Bukan jawaban yang ia dapati, melainkan tamparan keras di pipinya. Teguh menunduk ke bawah menetralkan rasa sakit dan panas di pipi kirinya.

"Jangan memanggilku mama kalau kita sedang berdua. Aku bukan ibumu. Dan juga, jangan banyak bertanya." Tania memberikan Teguh tatapan sinis.

"Oke Tante." Sebagai gantinya Teguh hanya membalas ucapan Tania. Ia berusaha untuk menjaga tempat teramannya. Oleh karena itu lebih baik ia tidak mempertanyakan banyak hal.

Teguh mengusap pipinya sepeninggalan Tania dengan hati sedikit kusut. Sepertinya rencananya untuk bertemu Jian gagal besok. Ia harus mencari hari lain lagi untuk bertemu abang kesayangannya itu.

❛❛occasion -

Kamal tersenyum sedih ketika Teguh berusaha mengajaknya pergi ke taman bermain besok. Memang banyak hal yang disukainya di taman bermain itu, apalagi ia ingin ke rumah hantu. Namun sayangnya ia ingin jalan jalan dengan sekeluarga lengkap. Ayahnya terlalu sibuk bekerja dan ibunya jarang terlihat di rumah. Ia benar benar ingin merasakan pengalaman yang sering diceritakan teman sekelasnya itu.

Ini bukan sekali atau dua kali ajakan liburannya tidak tercapai. Sudah berulang kali ia mengajak Tania untuk liburan dan sebagai gantinya, selalu ada hal yang membuat rencana liburan itu batal. Dari alasan Tania yang sibuk, atau ia yang harus check up, dan terakhir Teguh yang mendadak mengajaknya pergi ke tempat lain.
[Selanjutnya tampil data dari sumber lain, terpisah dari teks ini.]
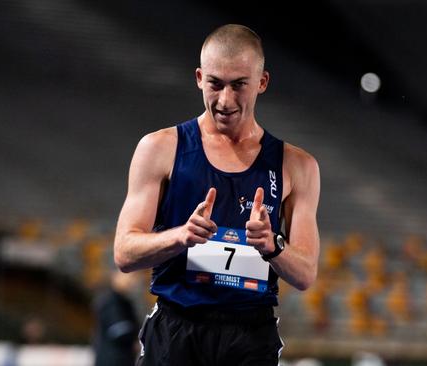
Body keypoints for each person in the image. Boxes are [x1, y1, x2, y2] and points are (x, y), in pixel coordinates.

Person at [113, 23, 321, 366]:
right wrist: (180, 236)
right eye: (215, 84)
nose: (225, 101)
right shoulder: (160, 149)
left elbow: (305, 274)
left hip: (250, 336)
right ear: (198, 78)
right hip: (177, 327)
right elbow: (124, 252)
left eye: (239, 85)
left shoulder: (297, 166)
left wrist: (272, 245)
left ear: (262, 82)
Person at [92, 271, 142, 366]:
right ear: (115, 276)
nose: (132, 281)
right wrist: (138, 340)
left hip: (122, 359)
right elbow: (119, 330)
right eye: (129, 276)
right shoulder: (111, 301)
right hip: (112, 359)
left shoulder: (124, 301)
Sepertinya Tania menyiapkan berbagai alasan agar rencana itu tidak terlaksanakan.

Masih dengan wajah melasnya, ia perlahan membaringkan badannya di kasur. Sehingga pandangannya menatap langit kamarnya yang berhiaskan lampu bintang itu sepenuhnya.

"Gue paham kok, guh. Lo ga usah nyari tempat lagi buat kita main besok. Gue ga mau pergi." Kamal meraih bantalnya dan memainkannya pelan.

Teguh yang melihat reaksi adiknya itu merasa sedikit iba. Sepertinya Kamal sudah mengetahui bahwa Tania yang tak suka diajak jalan jalan ataupun acara keluarga. Sebagai saudara yang tumbuh bersama, Teguh setidaknya mengetahui isi pikiran Kamal.

"Jangan gitu lah. Kalo gue traktir gimana? Lo suka gratisan 'kan?" Teguh mencoba merayu Kamal agar tidak sedih.

Kamal terduduk menatap Teguh yang kini duduk ditepian kasurnya. Rasa simpati Teguh membuatnya merasa sedikit tidak nyaman. Ia hanya tidak suka dikasihani.

"Ga lah, lagian badan gue juga cape sekarang. Kayanya bakal rebahan aja besok." Kamal memasang senyuman andalannya berharap Teguh paham.

Teguh mengangguk singkat lalu merangkul saudaranya dan mengajaknya berbaring lagi untuk menatap langit kamar Kamal yang cantik. Teguh memasang lampu bintang itu karena Kamal tidak bisa menghadapi angin malam. Sebagai gantinya, ia menghias langit kamar pemuda itu agar Kamal dapat melihat bintang yang disukainya.